Gel des avoirs au sein de la BCEAO, fermetures des frontières avec les États membres, suspension des transactions, le Mali a donc été lourdement sanctionné dimanche par la Cédéao et l’UEMOA. En cause : la volonté de la junte de se maintenir au pouvoir pendant encore quatre ans. Elle qui s’était pourtant engagée en septembre 2020 à organiser des élections en février 2022. Les autorités maliennes ont dénoncé ces sanctions. En réponse, elles appellent ce vendredi 14 janvier à une journée de manifestations dans tout le pays.PUBLICITÉ
La junte militaire et ses soutiens veulent faire de ce rendez-vous une démonstration de force. « Depuis le 9 (janvier), nous sommes en train de mobiliser les gens à tous les niveaux, explique Bakora Konaté, le secrétaire général du collectif national des acteurs de marché du Mali. Nous avons envoyé des messages pour que tout le monde se mobilise sur toute l’étendue du territoire malien, des grandes villes jusqu’aux hameaux. C’est pour manifester la volonté du peuple malien, le soutien sans faille et inconditionnel du peuple malien aux autorités de la transition, qui sont en train d’œuvrer pour que la paix revienne sur toute l’étendue du territoire malien, précise-t-il avant d’ajouter : Trop c’est trop ! Nous voulons dire à la Cédéao que nous ne sommes pas d’accord avec elle. »
Pour Bakora Konaté comme pour les représentants de la junte, ces sanctions sont injustifiées. Le pays, expliquent-ils, a besoin de réformes importantes notamment en matière de sécurité avant de pouvoir organiser des élections. Le ressentiment à l’égard de la Cédéao est d’autant plus fort que les autorités de transition et leurs soutiens accusent l’organisation sous régionale d’être à la solde des puissances occidentales comme la France. « Pour moi, cela constitue en soi, certainement, un complot mûrement réfléchi à l’endroit de notre pays, expliquait mardi sur nos antennes Jeamille Bittar, le porte-parole du mouvement M5-RFP. Je me souviens encore que la ministre française de la Défense avait déclaré que la France utilisera tous les moyens, y compris l’aide de la Cédéao. »
« C’est pratiquement toutes les couches qui se retrouvent »
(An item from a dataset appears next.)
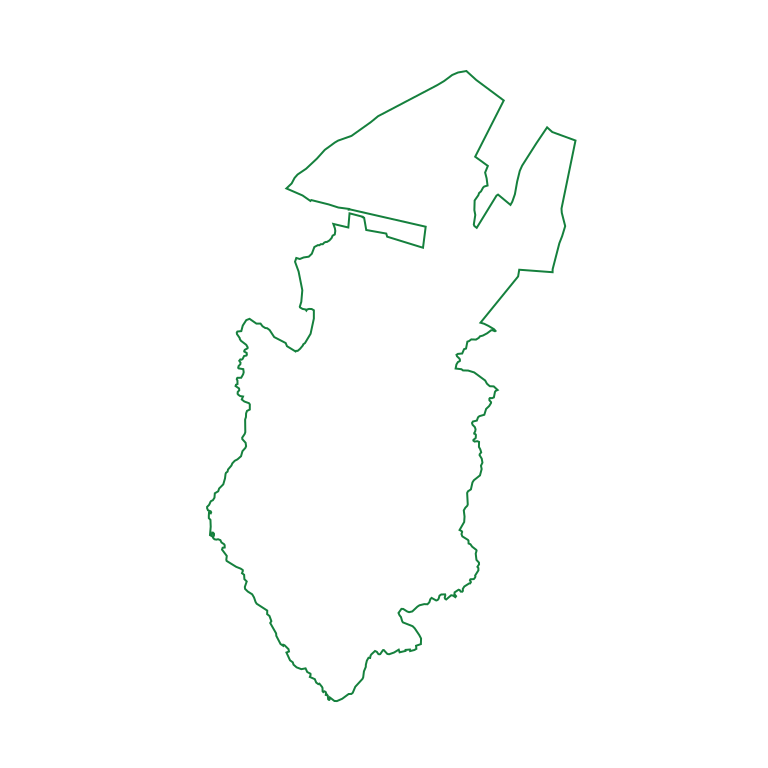 outline of Panotla, Tlaxcala, Mexico, rotated 187°
{"feature_id": "50627088B24091411399710", "entity_name": "Panotla", "entity_type": "district", "adm_level": 2, "iso_a3": "MEX", "parent_name": "Mexico", "parent_adm1": "Tlaxcala", "projection": "robinson", "projection_center": [-98.282, 19.352], "detail": "fine", "context": "isolated", "style": "outline", "palette": "green", "viewbox_px": 768, "rotation_deg": 187, "n_neighbors": 0, "source": "geoboundaries", "source_scale": "gbopen_adm2", "svg_char_len": 6126}
<svg xmlns="http://www.w3.org/2000/svg" viewBox="0 0 768 768"><g transform="rotate(187 384 384)"><path d="M274.4,200.7L271.1,201.3L270.1,202.9L269.8,203.9L270.2,205.0L267.6,210.5L267.9,212.8L269.0,213.9L267.7,216.6L268.0,218.3L270.8,220.7L272.3,226.8L271.8,229.9L272.2,230.6L276.7,233.3L278.7,235.5L280.6,236.0L281.1,238.9L281.7,239.5L287.7,242.3L288.8,244.5L288.4,246.7L288.9,247.4L291.2,248.3L287.6,256.8L287.9,262.2L289.4,268.3L288.2,271.1L286.5,273.3L286.2,274.7L288.2,286.0L287.6,287.7L284.9,290.0L284.2,297.1L283.1,299.4L277.6,305.0L276.7,311.5L277.8,314.7L276.7,317.9L277.9,321.8L280.5,325.1L280.4,326.1L279.2,328.0L280.5,330.9L282.1,333.1L282.6,338.1L284.4,338.6L287.1,337.9L288.4,338.7L288.4,339.5L286.5,341.4L286.4,342.2L286.6,344.7L287.2,345.4L288.3,345.6L288.5,346.2L287.7,348.1L287.6,350.2L288.6,352.3L291.1,354.3L291.9,356.0L291.2,357.6L287.4,359.0L286.6,362.4L285.4,363.7L280.7,365.7L279.6,371.7L276.9,375.0L275.5,378.1L275.5,379.0L277.4,380.7L277.6,382.3L277.1,383.0L275.1,383.1L273.3,384.1L272.9,389.7L272.3,390.8L270.5,391.9L274.8,395.0L278.6,394.7L279.8,395.4L281.9,396.9L284.0,399.8L295.9,406.5L302.2,407.6L307.3,407.1L308.9,408.1L314.8,408.1L314.5,412.2L313.3,414.8L311.6,415.9L311.5,417.0L312.1,418.3L314.9,420.4L315.6,421.8L314.3,422.9L310.1,423.8L308.8,428.3L306.9,429.2L306.4,436.2L304.9,436.9L302.8,438.9L298.1,439.3L295.5,441.4L294.6,443.0L291.8,444.1L287.8,446.9L284.2,450.4L283.0,450.6L280.3,449.9L279.8,450.3L281.5,451.8L287.4,454.4L292.0,456.0L295.7,456.6L264.0,507.1L263.7,513.9L230.3,515.5L230.6,518.5L227.1,545.1L225.2,552.5L223.4,562.8L228.4,575.6L229.2,579.7L223.6,649.0L247.7,654.6L253.4,658.6L262.2,641.3L273.5,617.6L275.2,612.1L276.5,601.2L277.2,588.3L278.9,580.5L280.3,577.2L293.9,585.9L295.3,584.7L311.0,550.3L313.5,551.8L314.3,553.2L314.0,562.9L315.5,567.6L316.4,577.2L313.4,582.8L312.9,585.1L311.2,587.0L309.6,591.0L308.6,592.2L305.4,593.6L307.2,600.6L309.4,606.2L307.5,613.1L321.2,620.7L299.7,680.0L329.5,697.0L340.4,704.7L348.5,702.2L354.0,699.0L361.3,692.0L367.5,687.2L422.5,649.1L429.0,642.3L446.5,626.3L459.2,620.0L462.2,617.7L471.3,609.2L478.0,599.6L487.5,588.2L495.3,581.4L497.9,577.6L500.1,571.8L504.7,566.2L487.8,561.2L479.3,556.7L478.6,557.7L460.8,555.5L450.8,553.6L440.0,553.5L440.1,552.8L438.6,553.1L361.8,545.2L361.9,524.0L398.8,530.6L400.1,533.6L420.4,534.7L424.0,546.6L425.5,546.9L425.5,547.4L439.0,549.2L438.5,535.0L453.8,536.7L451.7,532.5L451.0,530.0L451.1,526.4L453.1,525.0L453.8,522.5L455.7,519.8L458.0,518.0L459.1,517.9L460.5,517.1L461.8,515.3L463.7,515.1L465.2,513.8L466.5,513.8L469.8,511.5L471.5,504.5L474.2,501.2L479.2,499.8L482.8,497.8L486.4,498.4L487.2,494.5L482.5,485.3L476.5,467.1L476.1,455.5L477.0,450.4L476.7,449.8L474.0,448.6L470.9,448.4L470.0,447.4L469.4,448.6L467.5,449.4L464.9,449.6L462.6,448.6L461.6,440.4L463.0,424.9L467.4,415.0L469.0,413.5L469.2,412.4L471.6,408.7L473.7,406.4L475.3,406.2L475.7,405.5L484.9,409.7L486.6,412.7L498.7,417.2L504.1,423.6L506.7,425.1L508.7,425.1L511.6,426.5L513.9,428.9L518.0,428.4L525.4,432.3L528.5,430.6L531.3,424.8L532.1,419.1L535.9,418.2L536.4,417.1L536.0,415.6L532.8,412.0L532.6,411.1L531.3,409.5L525.5,406.1L523.8,403.8L523.8,402.8L526.3,401.0L526.7,400.1L526.7,399.2L524.1,398.1L523.7,396.4L524.0,395.5L526.3,394.7L527.4,391.6L528.3,390.8L529.6,390.9L530.5,389.4L529.0,387.7L529.0,386.1L530.5,384.1L530.7,382.3L530.2,381.8L525.5,381.6L524.7,378.6L525.0,376.5L526.5,372.8L530.2,372.3L530.6,371.7L530.7,370.7L529.9,369.6L529.4,366.1L530.8,365.2L531.1,363.9L527.3,361.9L526.9,360.1L528.2,358.3L528.1,356.4L527.2,355.5L525.3,354.5L522.4,354.4L523.3,351.3L520.5,349.6L515.7,348.5L514.7,347.4L514.1,342.3L516.7,340.6L517.3,338.0L517.0,334.4L517.5,331.8L515.8,319.3L516.2,317.4L518.2,313.5L517.9,312.0L514.2,308.8L513.3,305.5L513.8,303.7L516.3,300.1L517.1,294.9L520.3,291.3L522.8,289.6L524.9,286.7L525.5,284.5L528.4,280.1L528.6,278.0L530.0,276.6L530.3,275.4L530.3,271.0L531.3,264.8L534.9,260.2L535.5,257.3L538.6,254.9L538.4,250.5L539.7,247.8L541.4,246.7L541.9,245.8L542.8,242.8L544.6,240.5L544.4,239.1L543.3,237.2L540.5,236.5L539.9,235.6L540.2,234.5L542.0,234.8L541.8,231.7L541.5,229.5L539.7,228.0L538.6,221.2L538.3,212.8L536.6,212.1L536.3,215.6L535.5,215.6L534.5,214.7L534.3,213.2L535.0,210.7L534.2,209.8L533.2,209.2L531.4,209.1L529.8,209.7L527.4,209.1L526.0,206.9L523.2,205.5L522.5,204.6L522.2,202.3L524.2,201.8L524.6,199.9L519.1,194.2L519.1,190.3L518.6,189.2L508.4,184.5L503.8,183.3L501.6,182.2L501.3,181.3L501.9,178.9L499.6,177.6L498.8,173.3L496.2,171.3L497.4,165.6L496.9,163.7L493.9,161.4L489.2,159.2L487.0,156.3L484.9,152.0L483.6,150.4L472.3,144.9L471.9,141.3L469.4,139.8L466.9,134.9L467.8,132.9L460.7,123.3L460.2,120.9L455.0,113.3L452.2,111.9L452.1,112.9L450.9,112.6L446.5,109.2L445.7,106.9L448.1,105.6L443.6,98.3L440.6,96.6L439.6,94.4L436.2,92.1L431.3,90.9L427.2,92.2L425.1,88.8L421.7,87.5L421.4,86.2L421.9,84.2L416.7,82.6L414.9,79.4L412.6,78.1L411.6,78.7L408.7,75.9L408.0,74.8L407.5,71.5L406.7,70.8L405.8,71.7L404.5,71.3L403.9,70.3L403.9,68.3L403.2,68.2L403.1,69.1L401.8,67.8L401.0,64.3L400.3,63.8L399.8,63.8L399.4,64.7L399.4,66.2L394.5,63.3L392.0,63.6L387.1,66.5L381.3,72.0L378.6,72.4L377.4,73.7L375.6,80.0L369.4,88.7L368.9,90.3L368.9,96.3L367.6,101.0L367.8,103.1L367.3,107.3L366.0,110.4L364.4,110.4L364.2,112.9L363.6,114.1L360.4,117.9L358.5,117.3L356.6,115.2L355.3,115.2L354.8,115.5L352.6,119.7L351.8,119.9L347.8,116.5L346.0,116.4L341.3,118.7L337.0,122.1L335.8,119.6L330.1,121.7L330.2,122.7L325.9,123.6L325.5,122.1L321.4,123.7L319.6,125.1L320.3,128.1L315.7,130.3L316.2,135.9L318.4,139.1L323.8,145.3L326.1,147.1L336.2,149.7L337.1,150.9L338.8,154.8L340.3,156.2L341.7,158.5L339.3,162.9L337.6,163.1L333.2,161.0L331.3,160.6L328.2,161.7L323.7,167.1L321.8,168.7L317.3,170.4L314.0,170.7L312.4,172.9L311.8,176.0L310.7,177.5L305.8,175.5L304.5,176.1L303.6,177.5L303.1,180.7L301.5,182.1L297.7,182.6L297.4,181.7L297.7,179.2L297.0,178.1L296.0,177.7L291.6,182.5L289.7,182.4L287.2,181.1L286.6,182.2L288.5,184.0L288.5,185.8L284.9,188.9L283.8,188.7L282.6,187.3L281.0,187.4L280.5,188.3L280.8,190.3L279.6,192.8L275.1,196.5L274.2,196.6L273.6,198.0L274.8,199.7L274.4,200.7Z" fill="none" stroke="#15803d" stroke-width="2"/></g></svg>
La junte appelle ainsi la population « à défendre la patrie ». Des citoyens et des associations qui n’étaient jusque-là pas forcément favorables aux militaires devraient ainsi descendre dans la rue ce vendredi. « Tout le monde s’est retrouvé et finalement, c’est devenu une question de patriotisme, décrypte Hamadoun Bah, le secrétaire général du syndicat des banques. Au niveau des syndicats, c’est l’ensemble des centrales syndicales et des syndicats y compris la synergie des enseignants qui avaient déposé des préavis de grève. C’est pratiquement toutes les couches qui se retrouvent, même celles qui s’affrontaient avant. »
« L’union nationale est nécessaire », estimait mercredi sur RFI Tiéman Hubert Coulibaly, le président du parti UDD et membre du cadre des partis politiques pour une transition réussie. Mais aux yeux de cet ancien ministre, pour parvenir à une telle unité, « il faut commencer déjà à bannir certaines postures qui consistent à stigmatiser une partie de la classe politique, à la menacer. » Pour lui, de toute façon, la responsabilité de cette situation incombe avant tout à la junte. « Le peuple malien, aujourd’hui, dans sa situation, ne mérite pas d’être sous ces sanctions-là, explique-t-il. Mais les autorités de la transition en portent l’entière responsabilité, de la même manière qu’elles portent la responsabilité de trouver les voies et les moyens pour en sortir le plus rapidement possible. »
Quelles voies et quels moyens alors pour sortir de cette situation ? L’Algérie a appelé à une transition de 12 à 16 mois. Le pays est visiblement prêt à s’investir dans ce dossier. « Alger a tout à gagner à se positionner en tant que médiateur dans ce dossier, juge Raouf Farrah, analyste principal à l’ONG Global Initiative. Je pense que la junte à un moment donné ne pourra pas se passer de cette option là si un jour le rapport de forces devient trop difficile à gérer. Elle recourra à Alger pour un tel processus. Mais ce n’est pas garanti. »
Quoiqu’il en soit ces manifestations devraient déjà être scruté à la loupe par les chefs d’État de la région. D’autant qu’elles sont soutenues par des associations de la société civile, des partis politiques ou des personnalités d’autres pays du continent comme les chanteurs Youssoufa et Alpha Blondy ou encore le Balai citoyen du Burkina Faso et le mouvement sénégalais Y’en a marre.